Emotions are part of the human experience, but sometimes the weight of daily living or past trauma is too heavy. This can lead to feelings of unease, restlessness, or sadness.
Both endings and beginnings can spark such emotions, while at other times they can come on without warning. If you’ve been feeling sad, anxious, or lonely, the cause may be an underlying issue like depression or anxiety. Learn more about what signs and symptoms to look for and what to do to get support.
1. Assess Your Current State
If you suspect that anxiety of depression is a factor in how you’re feeling, document your observations. Keep a notebook with you for a week, logging your schedule, challenges, and responses to those challenges. A sense of unease, being on edge, or overall muscle tension may be signs of anxiety. Avoidance of specific situations or activities, like driving on the highway or participating in social settings, can also be a signal.
Conversely, prolonged sadness or a lack of interest in activities that once energized you may actually be depression. Changes in appetite or weight — either increased or decreased — can be a depression symptom, too. Experiencing fatigue when your activity doesn’t warrant it, ruminating over your lack of self-worth, and even having suicidal thoughts are further red flags.
Both depression and anxiety can occur simultaneously, leading you to feel thoroughly drained.

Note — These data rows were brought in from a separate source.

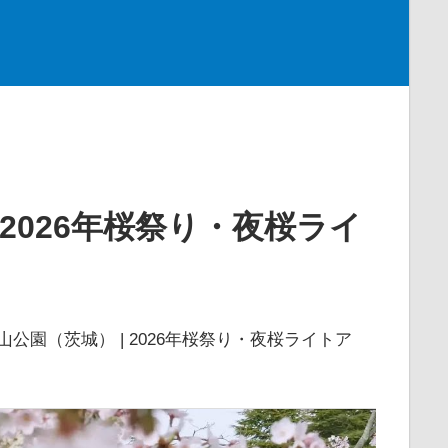
 2026年桜祭り・夜桜ライ
山公園（茨城） | 2026年桜祭り・夜桜ライトア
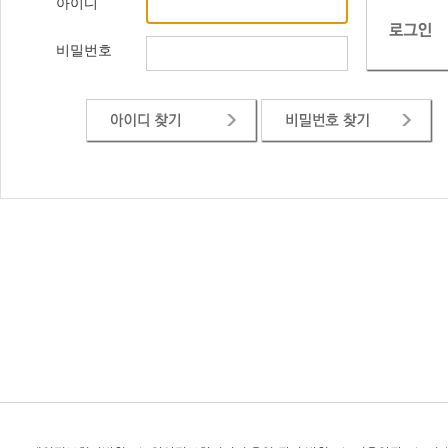
아이디
비밀번호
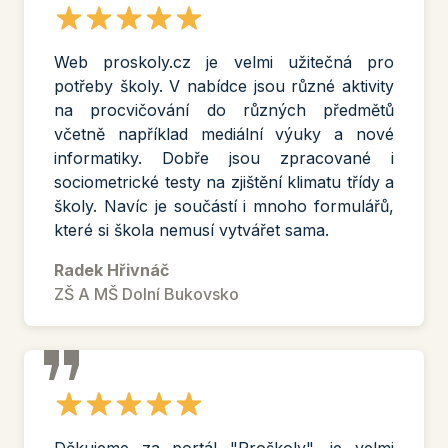
Září 2024
Nové funkce pro učitele a žáky, které rozšiřují
Web proskoly.cz je velmi užitečná pro
možnosti využití obsahu portálu:
potřeby školy. V nabídce jsou různé aktivity
zadávání
domácích úkolů
na procvičování do různých předmětů
zadávání
testů v hodině
včetně například mediální výuky a nové
statistiky tříd
informatiky. Dobře jsou zpracované i
stromový přehled testů
sociometrické testy na zjištění klimatu třídy a
Duben 2024
školy. Navíc je součástí i mnoho formulářů,
Připravili jsem další sadu
12 nových testů
, kterou
které si škola nemusí vytvářet sama.
otevíráme již druhou tematickou oblast nového
pojetí výuky informatiky
Algoritmizace a
Radek Hřivnáč
programování
. Celá oblast je připravená na míru
ZŠ A MŠ Dolní Bukovsko
výuce podle učebnice
Základy programování
ve Scratch pro 5. ročník základní školy
.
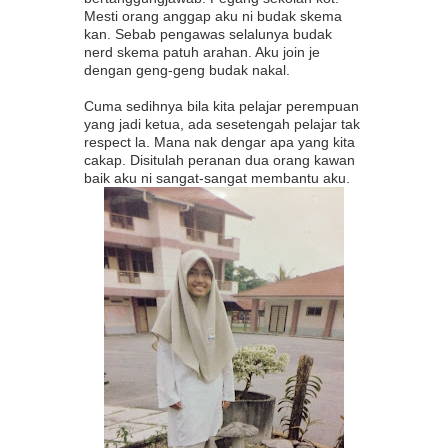
Mesti orang anggap aku ni budak skema
kan. Sebab pengawas selalunya budak
nerd skema patuh arahan. Aku join je
dengan geng-geng budak nakal.
Cuma sedihnya bila kita pelajar perempuan
yang jadi ketua, ada sesetengah pelajar tak
respect la. Mana nak dengar apa yang kita
cakap. Disitulah peranan dua orang kawan
baik aku ni sangat-sangat membantu aku.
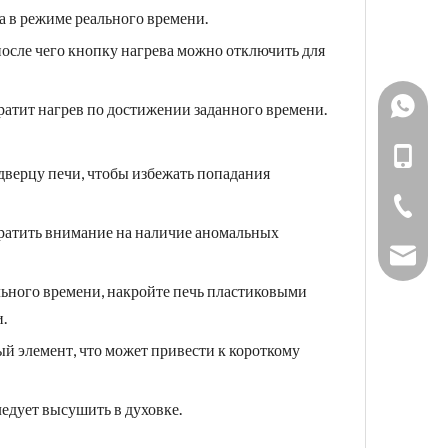
а в режиме реального времени.
после чего кнопку нагрева можно отключить для
+86193
ратит нагрев по достижении заданного времени.
861538
+86-19
дверцу печи, чтобы избежать попадания
+86-731
обратить внимание на наличие аномальных
sales_h
ельного времени, накройте печь пластиковыми
.
ый элемент, что может привести к короткому
ледует высушить в духовке.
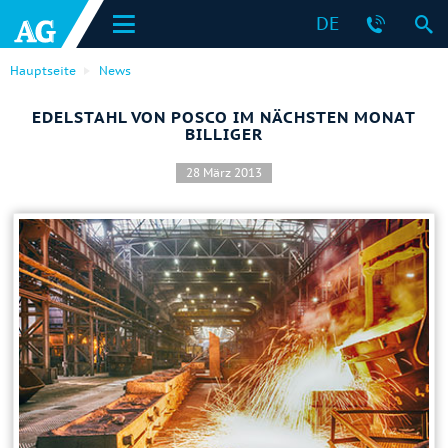
DE
Hauptseite
News
EDELSTAHL VON POSCO IM NÄCHSTEN MONAT
BILLIGER
28 März 2013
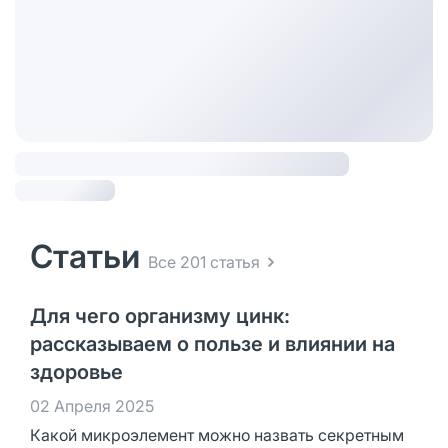
Статьи
Все 201 статья
Для чего организму цинк:
рассказываем о пользе и влиянии на
здоровье
02 Апреля 2025
Какой микроэлемент можно назвать секретным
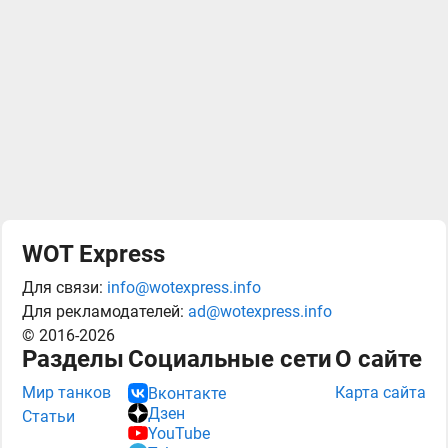
WOT Express
Для связи:
info@wotexpress.info
Для рекламодателей:
ad@wotexpress.info
© 2016-2026
Разделы
Социальные сети
О сайте
Мир танков
Карта сайта
Вконтакте
Дзен
Статьи
YouTube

This blending of symptoms can be especially challenging to overcome, and many people seek out mental health rehab to heal. This immersive approach can allow individuals to get focused treatment for their dynamic mental health conditions. Participants learn coping skills, strategies, and develop methods to continue treatment after attending rehab.
2. Consider How You Handle Change and Adversity
Change is part of life, but if you have a hard time handling typical changes, it may mean something else. Anxiety is often associated with uncertainties, specifically how you anticipate and handle them once they arrive. This can lead to dark, scary thoughts and coping mechanisms that negatively impact your daily life. Long-term, unmanaged anxiety can cut you off from the life you want to live.
Depression can hide quietly under the surface, especially if you’re prone to masking your symptoms. Masking — where you “put on a happy face” for work, life, and family settings — is exhausting. Doing so can worsen your symptoms after you remove the mask, further deepening your depression. You may take on excessive guilt, believing things about yourself that are untrue. Without managing these symptoms, you detract from your life and your ability to participate in it fully.
3. Review Your Lifestyle Factors
How you go about your day can drive your emotional state, often in ways you might not realize. First, think about your sleep schedule. According to the Centers for Disease Control and Prevention, adults should aim for seven to nine hours of sleep nightly. If you’re getting less than that, it can push your emotions to the extreme. A lack of sleep makes your body run less efficiently and can even contribute to mental health disorders.
Poor nutrition can also worsen your symptoms and add to feelings of lethargy and lack of concentration. If you aren’t fueling your body well, you can’t expect it to run in top condition. Caring for your mental health goes hand in hand with caring for your physical health.
Exercise is often used to release pent-up energy and emotions. If you’re not currently physically active, consider how you can incorporate movement. Physical activity can lessen the muscle tension experienced with anxiety and can improve the sleep issues associated with depression.
4. Determine What Changes You Can and Cannot Make
You may not be able to remove all stressors from your daily life, but there are boundaries you can set. Sit down with those in your household at a designated time to discuss your needs. Treat this conversation as a formal meeting, ensuring everyone in attendance understands your motivations. Your loved ones want you to be well and for you to thrive, so enter this conversation assuming their good intentions.
If one challenge is the level of responsibilities you take on, discuss what can be reallocated. Maybe your family has a bad habit of staying up late, making the morning rush especially stressful. Give lunch-making duty to someone else, or enlist your partner to ensure you’re not the only adult keeping an eye on the school bus. In addition, make a commitment together to create and maintain a schedule that doesn’t add unnecessary stress and anxiety.
Some things you can’t change — at least not completely — like the world around you. However, you can adjust how you expose yourself to stressful situations. Monitor your response to things like the news, social media, and technology. Even among individuals without mental health conditions, the constant pressure and demands of modern life can be distressing. Limit your contact with such stressors when you can, how you can, while still participating in daily life.
Seek Out Professional Help
The state of your mental health determines nearly every facet of your existence. If you’re riddled with anxiety, you can’t enjoy your work or family life. If you’re depressed and reclusive, you might cheat yourself out of new, fun, and exciting experiences.
Don’t hold yourself back. If you’re experiencing either condition, reach out to a mental health expert and speak with your loved ones about your needs. When you get the support, guidance, and treatment for your specific diagnosis, you can improve your mental well-being and your life.